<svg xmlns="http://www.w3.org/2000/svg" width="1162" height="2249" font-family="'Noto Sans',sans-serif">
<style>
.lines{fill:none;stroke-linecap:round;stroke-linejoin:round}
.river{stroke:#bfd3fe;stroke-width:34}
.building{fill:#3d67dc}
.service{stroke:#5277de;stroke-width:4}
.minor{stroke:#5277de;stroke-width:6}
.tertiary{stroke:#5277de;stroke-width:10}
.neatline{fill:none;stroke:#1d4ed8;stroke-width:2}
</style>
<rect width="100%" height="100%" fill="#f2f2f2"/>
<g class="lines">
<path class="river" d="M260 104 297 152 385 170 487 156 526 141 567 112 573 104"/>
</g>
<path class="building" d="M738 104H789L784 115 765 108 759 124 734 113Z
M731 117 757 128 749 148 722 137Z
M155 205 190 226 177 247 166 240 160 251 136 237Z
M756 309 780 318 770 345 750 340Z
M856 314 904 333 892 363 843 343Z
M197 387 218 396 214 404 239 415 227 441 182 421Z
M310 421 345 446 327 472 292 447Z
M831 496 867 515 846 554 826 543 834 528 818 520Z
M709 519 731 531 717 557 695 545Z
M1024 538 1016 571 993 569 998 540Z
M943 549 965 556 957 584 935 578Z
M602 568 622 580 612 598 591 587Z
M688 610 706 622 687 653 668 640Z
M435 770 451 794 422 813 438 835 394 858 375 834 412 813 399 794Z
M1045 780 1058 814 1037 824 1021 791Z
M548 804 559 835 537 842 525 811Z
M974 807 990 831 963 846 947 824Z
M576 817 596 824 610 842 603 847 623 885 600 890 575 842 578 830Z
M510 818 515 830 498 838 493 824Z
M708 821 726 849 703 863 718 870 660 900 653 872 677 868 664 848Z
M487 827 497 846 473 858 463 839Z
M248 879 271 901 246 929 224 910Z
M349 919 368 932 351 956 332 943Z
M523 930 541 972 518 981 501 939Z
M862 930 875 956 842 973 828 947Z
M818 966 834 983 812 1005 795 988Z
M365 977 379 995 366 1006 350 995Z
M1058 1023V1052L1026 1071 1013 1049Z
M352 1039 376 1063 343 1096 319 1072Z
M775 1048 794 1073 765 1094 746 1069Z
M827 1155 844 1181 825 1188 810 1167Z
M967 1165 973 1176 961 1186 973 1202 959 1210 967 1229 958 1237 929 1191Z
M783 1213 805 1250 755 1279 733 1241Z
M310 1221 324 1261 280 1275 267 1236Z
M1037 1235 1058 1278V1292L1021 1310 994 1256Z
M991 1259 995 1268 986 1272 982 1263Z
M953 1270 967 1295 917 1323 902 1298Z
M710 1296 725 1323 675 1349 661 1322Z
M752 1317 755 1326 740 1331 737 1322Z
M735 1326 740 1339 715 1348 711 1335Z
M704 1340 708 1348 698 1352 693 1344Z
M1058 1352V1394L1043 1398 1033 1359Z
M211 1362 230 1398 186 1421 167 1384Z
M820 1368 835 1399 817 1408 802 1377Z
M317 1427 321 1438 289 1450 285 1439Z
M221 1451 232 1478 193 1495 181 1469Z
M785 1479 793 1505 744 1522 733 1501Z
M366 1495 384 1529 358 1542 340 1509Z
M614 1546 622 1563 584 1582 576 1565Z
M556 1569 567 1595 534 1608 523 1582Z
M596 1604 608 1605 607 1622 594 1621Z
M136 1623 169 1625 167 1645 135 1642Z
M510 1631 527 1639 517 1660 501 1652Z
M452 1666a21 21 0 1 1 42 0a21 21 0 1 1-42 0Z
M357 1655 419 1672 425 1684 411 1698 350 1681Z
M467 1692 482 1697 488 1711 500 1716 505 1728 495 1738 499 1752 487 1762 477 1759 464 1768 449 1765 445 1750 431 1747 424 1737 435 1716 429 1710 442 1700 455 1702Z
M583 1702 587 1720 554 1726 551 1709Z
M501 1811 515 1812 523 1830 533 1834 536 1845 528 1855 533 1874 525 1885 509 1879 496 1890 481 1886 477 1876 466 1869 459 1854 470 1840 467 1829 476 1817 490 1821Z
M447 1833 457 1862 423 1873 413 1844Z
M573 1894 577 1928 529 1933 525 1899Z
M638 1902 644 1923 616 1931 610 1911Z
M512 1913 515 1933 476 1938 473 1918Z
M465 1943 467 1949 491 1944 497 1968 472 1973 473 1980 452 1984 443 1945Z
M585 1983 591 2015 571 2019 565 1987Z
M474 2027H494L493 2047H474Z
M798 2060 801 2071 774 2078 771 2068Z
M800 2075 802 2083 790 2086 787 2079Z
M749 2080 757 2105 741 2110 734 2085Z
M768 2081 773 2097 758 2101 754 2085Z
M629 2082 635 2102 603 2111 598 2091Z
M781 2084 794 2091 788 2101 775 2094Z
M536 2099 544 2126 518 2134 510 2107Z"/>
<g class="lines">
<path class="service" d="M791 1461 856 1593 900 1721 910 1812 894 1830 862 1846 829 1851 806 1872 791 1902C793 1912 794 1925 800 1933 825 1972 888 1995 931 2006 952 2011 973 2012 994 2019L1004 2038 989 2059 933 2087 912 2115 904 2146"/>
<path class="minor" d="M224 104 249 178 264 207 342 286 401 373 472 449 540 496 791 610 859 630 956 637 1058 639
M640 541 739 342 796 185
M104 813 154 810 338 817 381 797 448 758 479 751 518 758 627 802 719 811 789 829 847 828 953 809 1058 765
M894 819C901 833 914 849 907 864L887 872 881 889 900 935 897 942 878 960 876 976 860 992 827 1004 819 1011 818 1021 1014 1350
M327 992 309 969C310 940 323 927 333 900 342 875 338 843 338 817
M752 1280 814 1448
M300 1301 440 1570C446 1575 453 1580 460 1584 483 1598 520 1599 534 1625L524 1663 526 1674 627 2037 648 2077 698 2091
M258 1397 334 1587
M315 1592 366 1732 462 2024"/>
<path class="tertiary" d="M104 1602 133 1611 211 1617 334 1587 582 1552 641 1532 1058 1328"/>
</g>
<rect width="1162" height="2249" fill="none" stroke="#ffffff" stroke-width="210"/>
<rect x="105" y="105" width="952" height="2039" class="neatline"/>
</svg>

==================================================

Requirement: Look in the material above for the line with "M556 1569 567 1595 534 1608 523 1582Z" and the line with "M357 1655 419", and transcribe exactly those lines and all lines between them, nothing more.

Answer space:
M556 1569 567 1595 534 1608 523 1582Z
M596 1604 608 1605 607 1622 594 1621Z
M136 1623 169 1625 167 1645 135 1642Z
M510 1631 527 1639 517 1660 501 1652Z
M452 1666a21 21 0 1 1 42 0a21 21 0 1 1-42 0Z
M357 1655 419 1672 425 1684 411 1698 350 1681Z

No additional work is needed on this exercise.